If Disability Ministry Feels Too Big and You Feel Too Small
From the outside looking in, the prospect of beginning a disability ministry feels too big. Disability ministries require big programs, big staffs, big accommodations, and big equipment. All that bigness is daunting. It’s enough to make a person feel too small for the task.
Unless that person grew up looking at disabilities from the inside out. Like my siblings and I did. Our earliest memories revolve around caring for my father, who had multiple sclerosis. Many of those memories revolve include going to church on Sundays during the 1960s and 1970s long before disability ministries came into vogue.
Our church didn’t have the big things. No handicapped parking spots. No curb cutaways. No wheelchair ramp. No elevator to the basement or the second floor. No handicapped accessible bathroom. Come to think of it, our church had so many big obstacles, it’s a wonder we didn’t quit going.
We probably would have stop attending church if it hadn’t been for the people. People who didn’t let the big things make them feel small. Instead, they found small things they could do to include our family in the life of the church.
- The parking spot closest to the door was left open for our family.
- Men appeared the minute we arrived to get Dad into the building.
- Once Dad was inside, people immediately greeted him and visited without condescension or awkwardness.
- When Dad’s disease progressed and he couldn’t go to church, adult Sunday school classmates took turns visiting him during the service so Mom could attend.
- The pastor came over often to visit.
- Other men from the congregation often stopped by on their way home from work in the afternoons to chat with Dad, too.
- An elderly man took my siblings and I to the community Easter egg hunt every year.
Zechariah 4:10 says “Who has despised the day of small things?” (New American Standard). It’s my favorite Bible verse, perhaps because of the constant flow of small acts of kindness people showed to Dad and our family when I was a kid.

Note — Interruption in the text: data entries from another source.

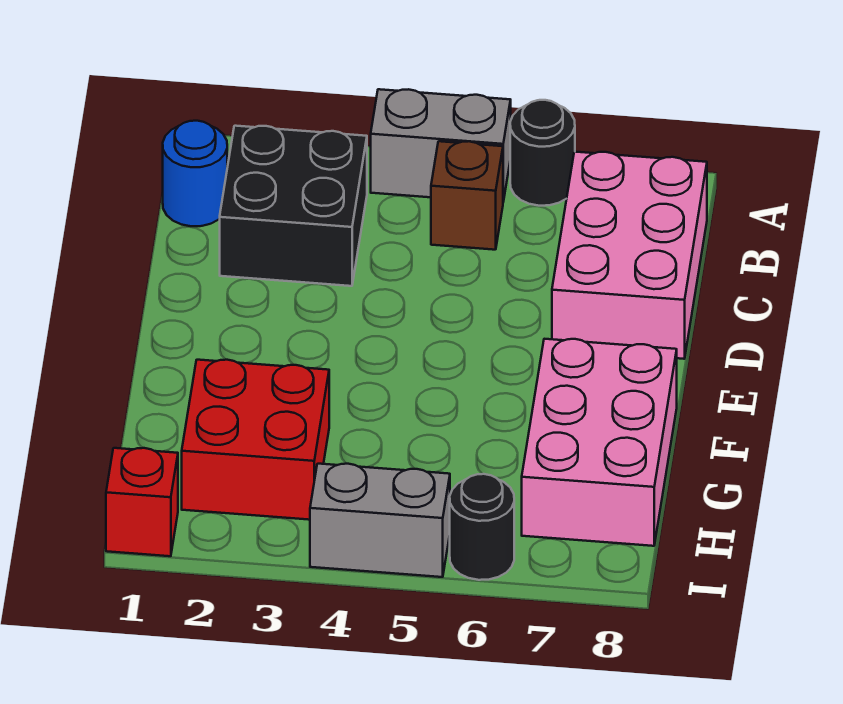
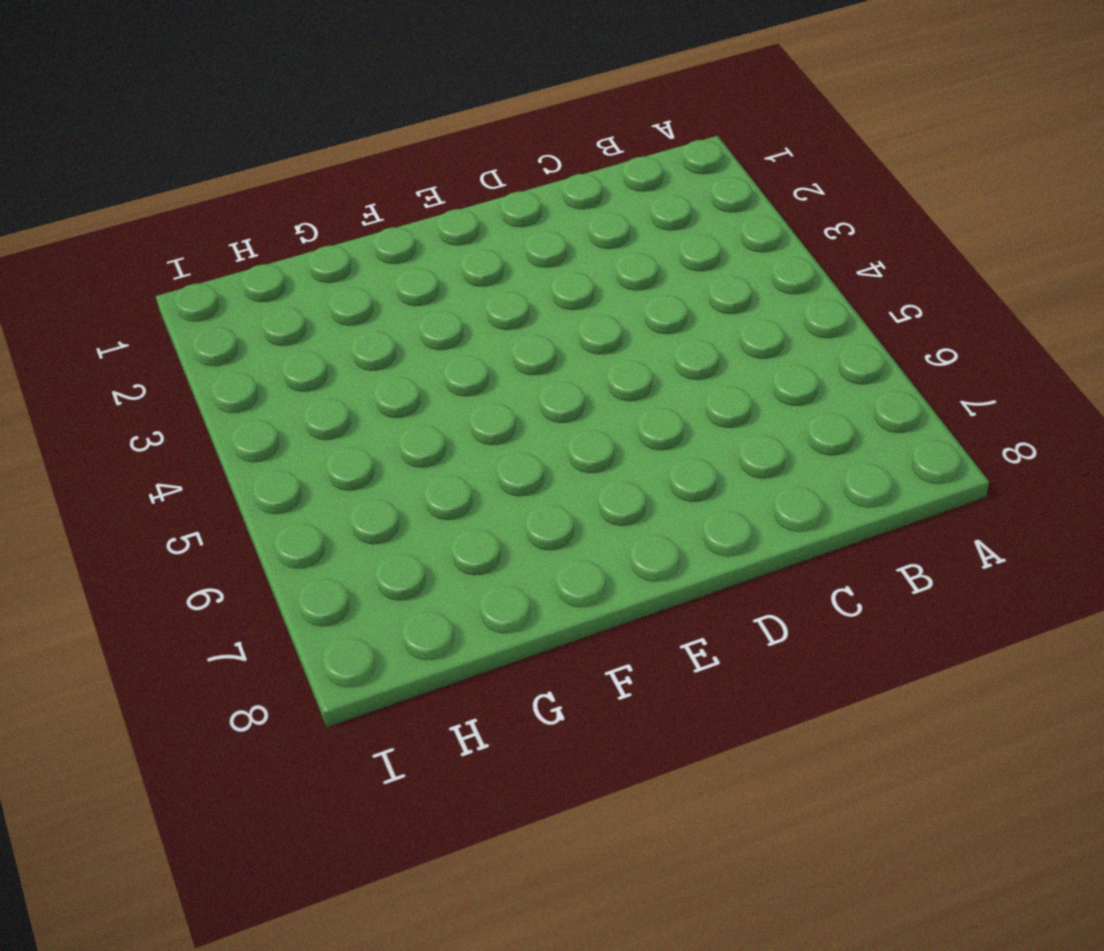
none -> grey 1x2 brick [371,89,511,202]
none -> black 1x1 round brick [510,100,575,206]

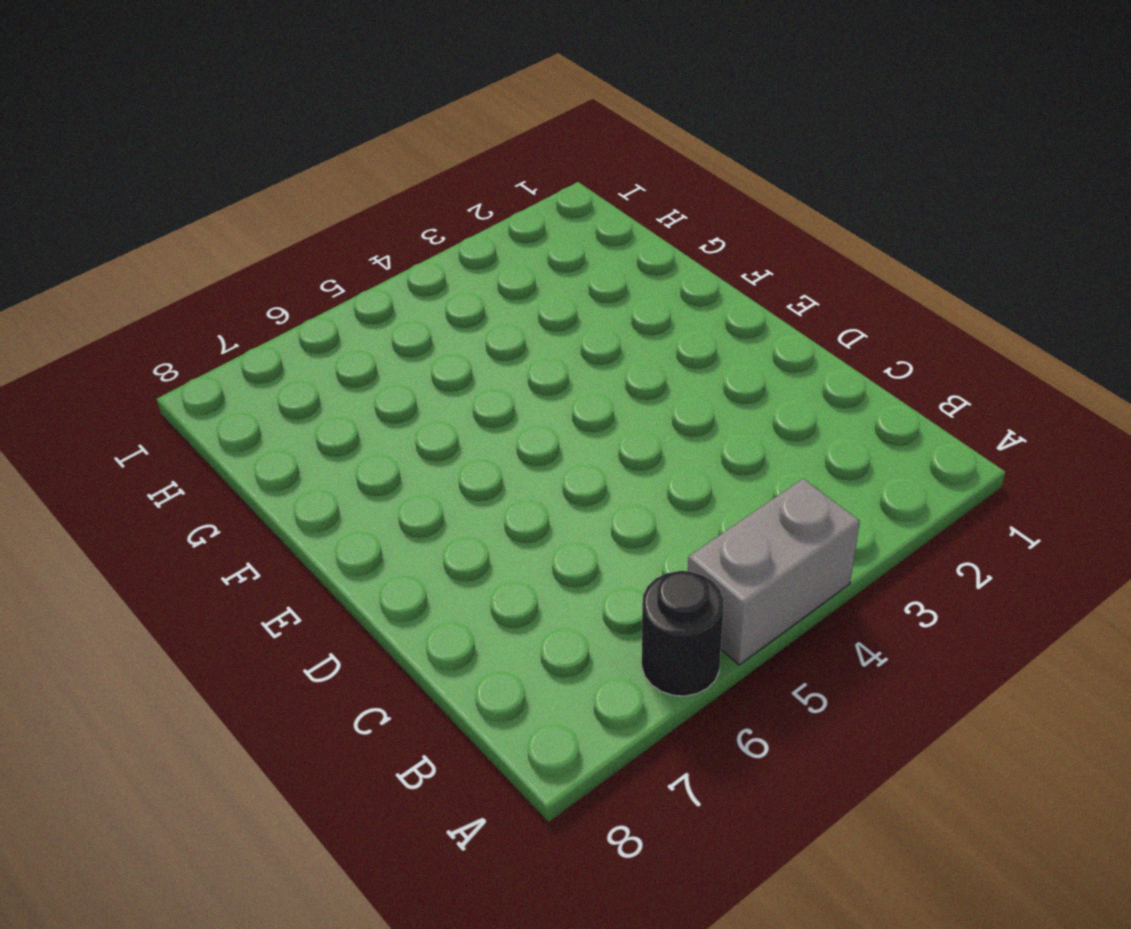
none -> blue 1x1 round brick [163,121,227,226]
none -> black 2x2 brick [220,126,367,286]

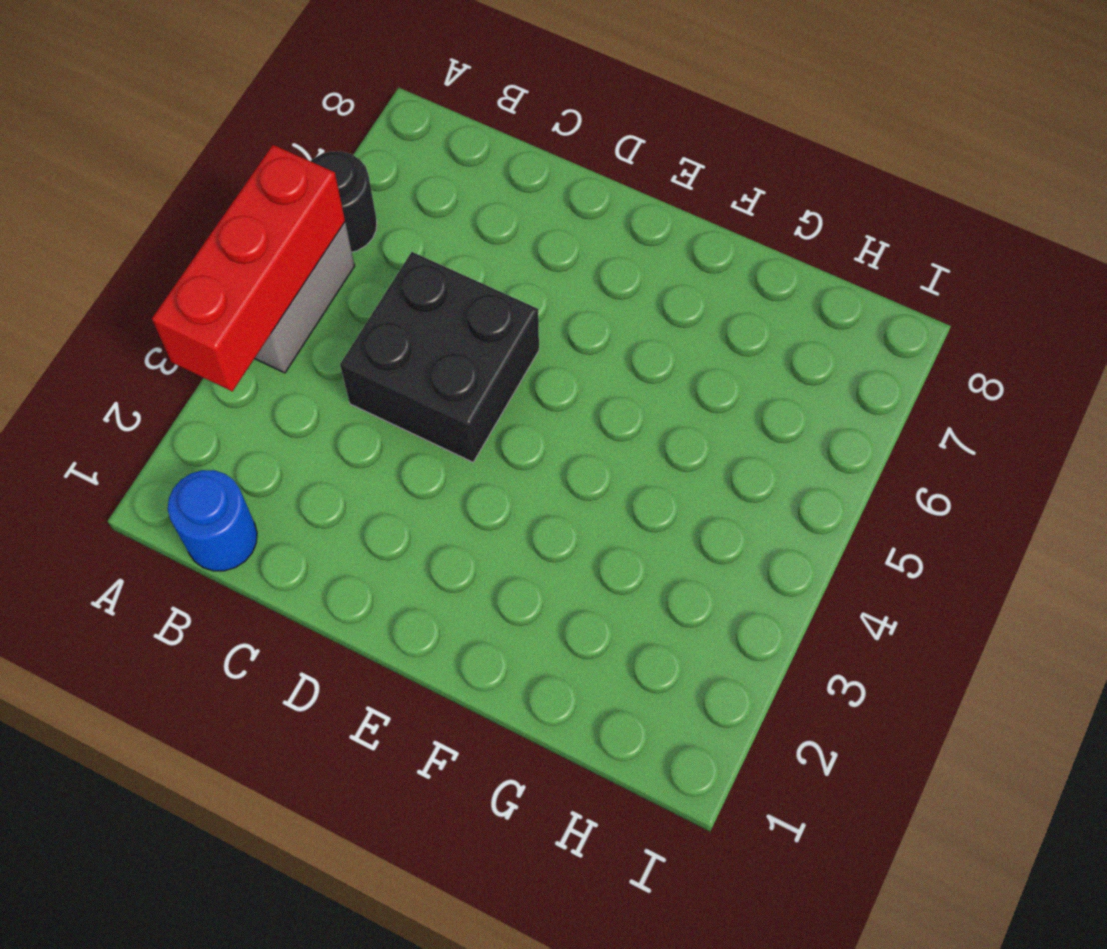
red 1x3 brick [152,145,345,391] -> none
black 2x2 brick [340,252,539,462] -> black 2x2 brick moved to [220,126,367,286]
none -> brown 1x1 brick [431,141,503,250]
none -> pink 2x3 brick [552,152,707,359]

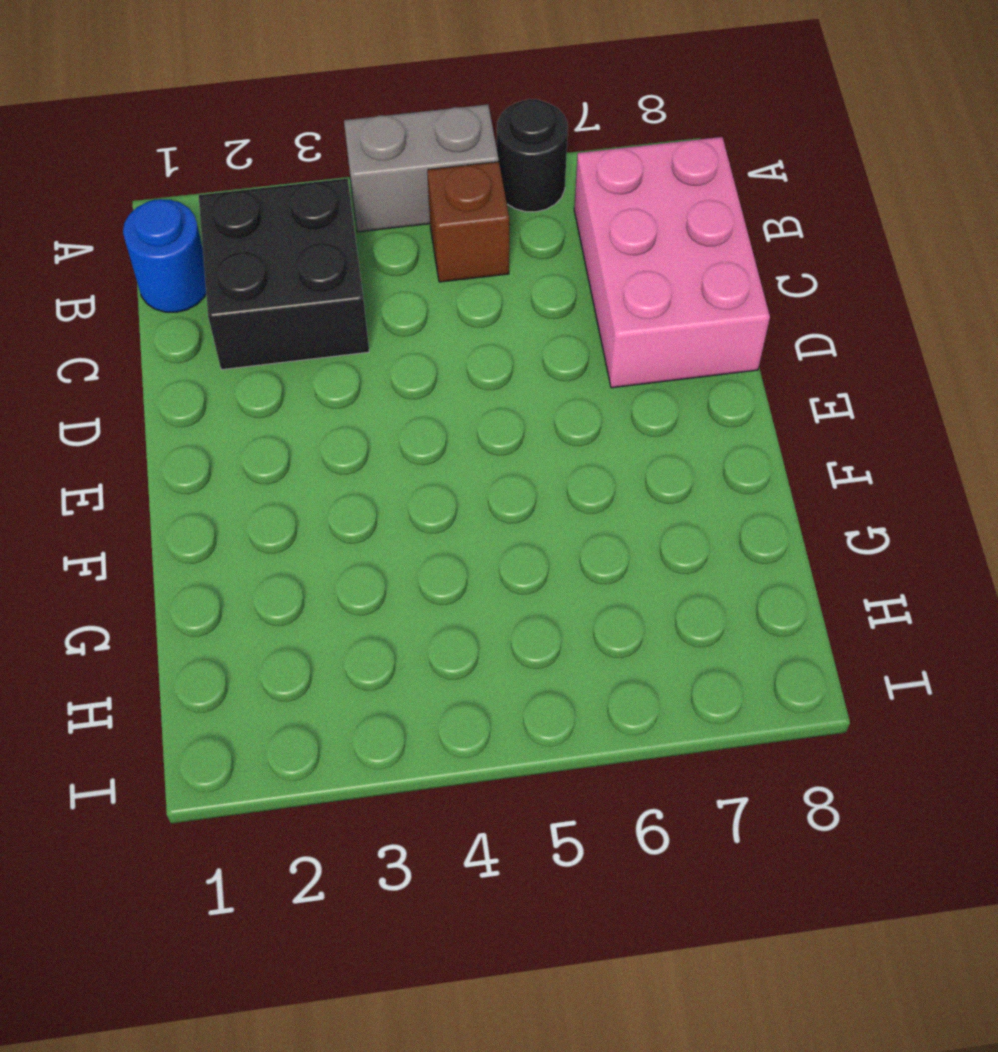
none -> pink 2x3 brick [522,339,677,546]
none -> red 2x2 brick [182,360,329,520]

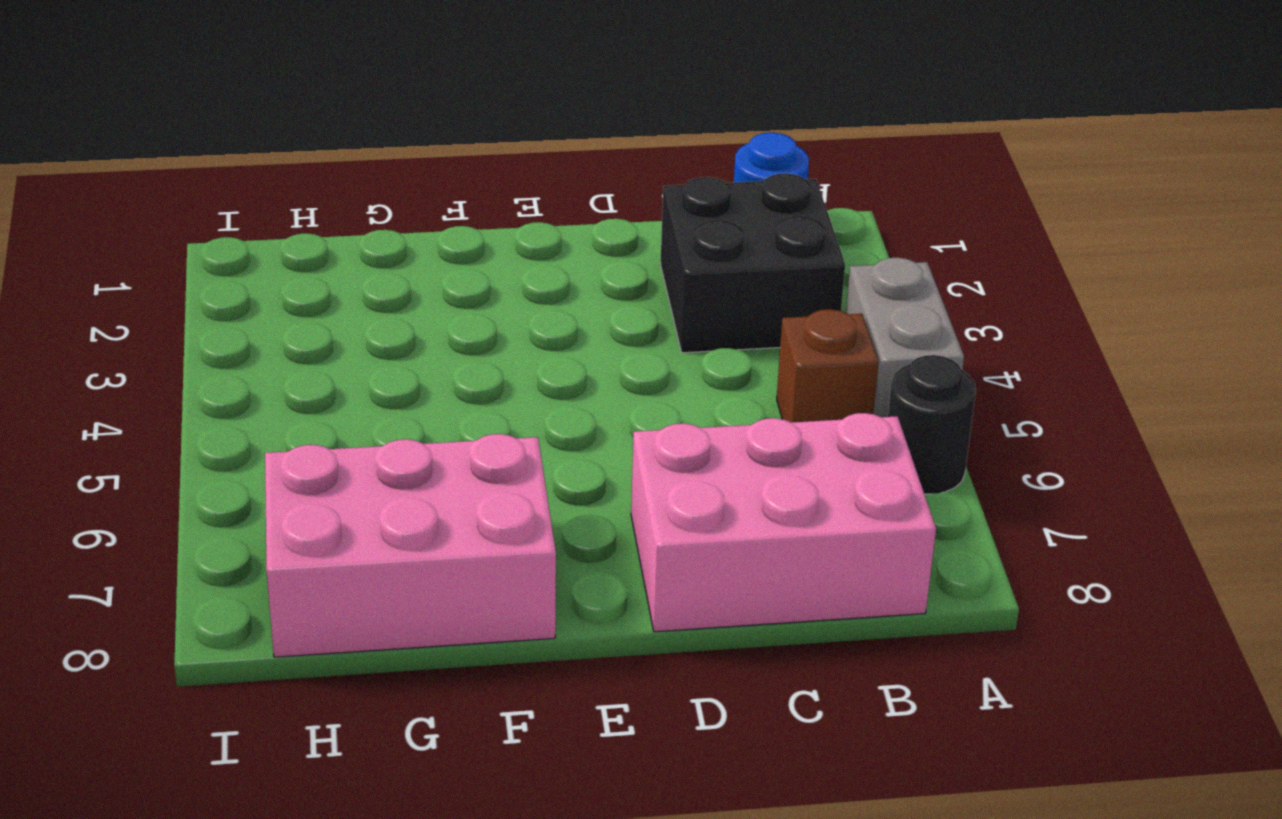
none -> red 2x2 brick [182,360,329,520]
none -> red 1x1 brick [106,448,178,556]

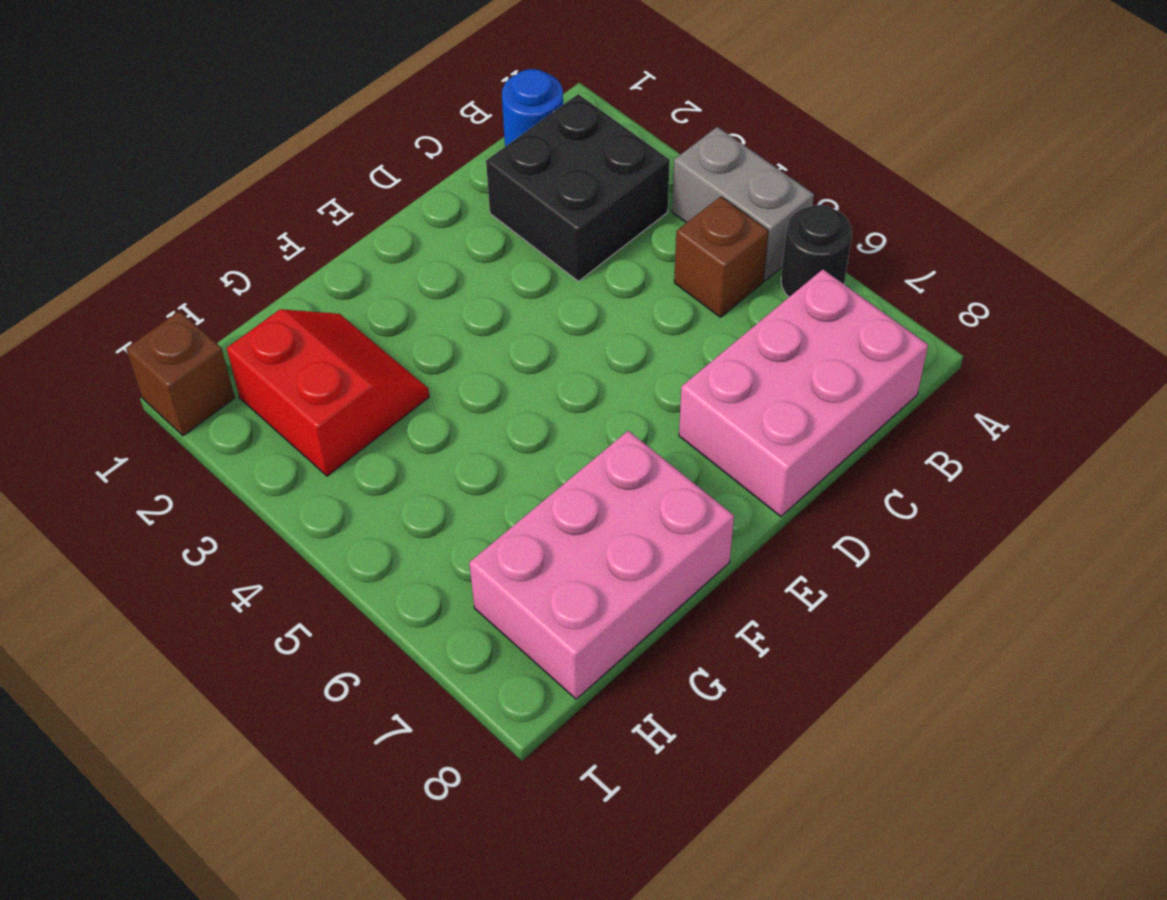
red 2x2 slope [227,309,429,476] -> red 2x2 brick [182,360,329,520]
brown 1x1 brick [126,311,235,436] -> red 1x1 brick [106,448,178,556]
none -> grey 1x2 brick [310,464,450,577]
none -> black 1x1 round brick [450,474,514,580]

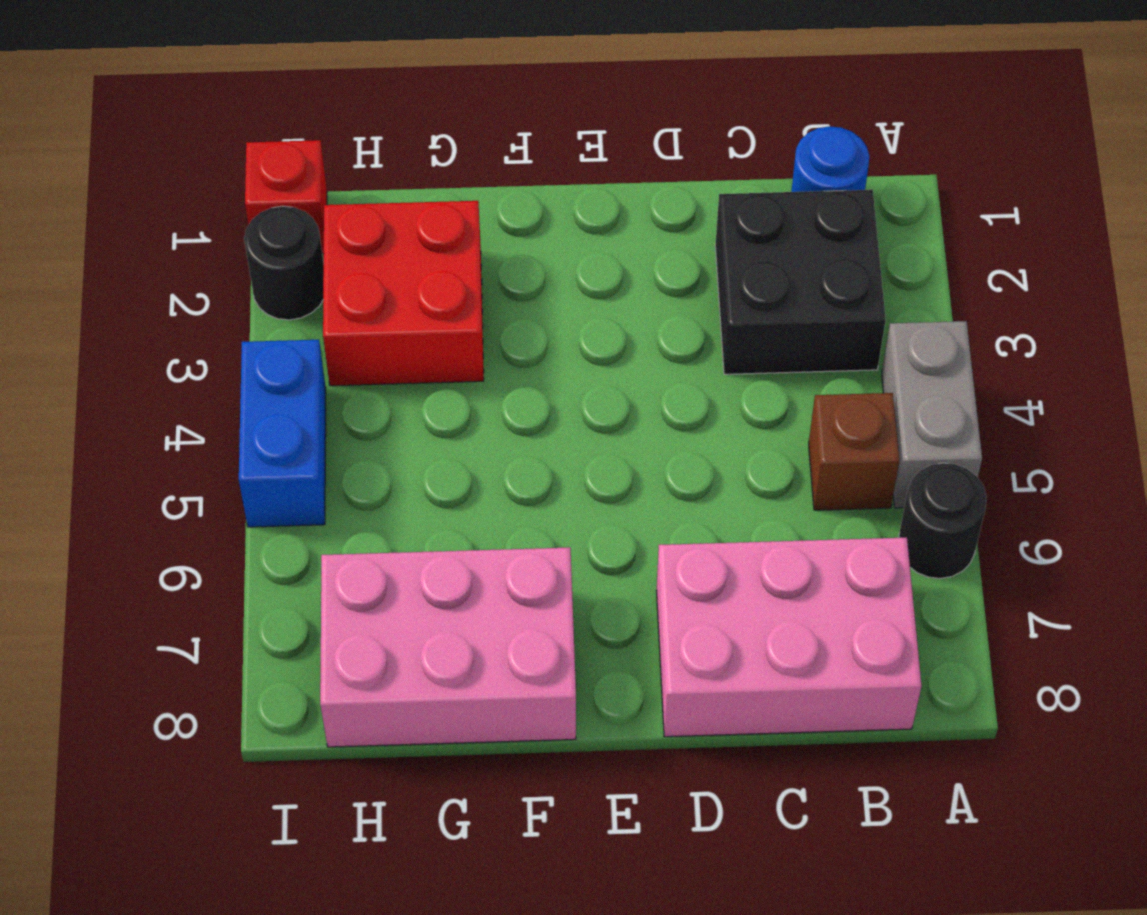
black 1x1 round brick [244,206,324,320] -> black 1x1 round brick moved to [450,474,514,580]
blue 1x2 brick [239,340,326,527] -> grey 1x2 brick [310,464,450,577]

The Holy Spirit brings that verse to mind whenever disability ministry feels too big and I feel too small. His still, small voice prompts me to look for the little things I can do instead of dwelling on the big things I can’t accomplish. If ,like me, you have a heart for disability ministry, but go to a church that doesn’t have a formal program, I encourage you to memorize Zechariah 4:10 and begin praying for the Holy Spirit to show you small ways to minister to adults with disabilities and children with special needs in your church.
By taking those two small steps, your perspective about what disability ministry is will begin to change. You will find ways to make your church more inclusive. Those ways may seem small and insignificant, but they are not. They are the life of the church, the hand of Christ, and a light upon the path for future generations who need someone to show them the value of small things.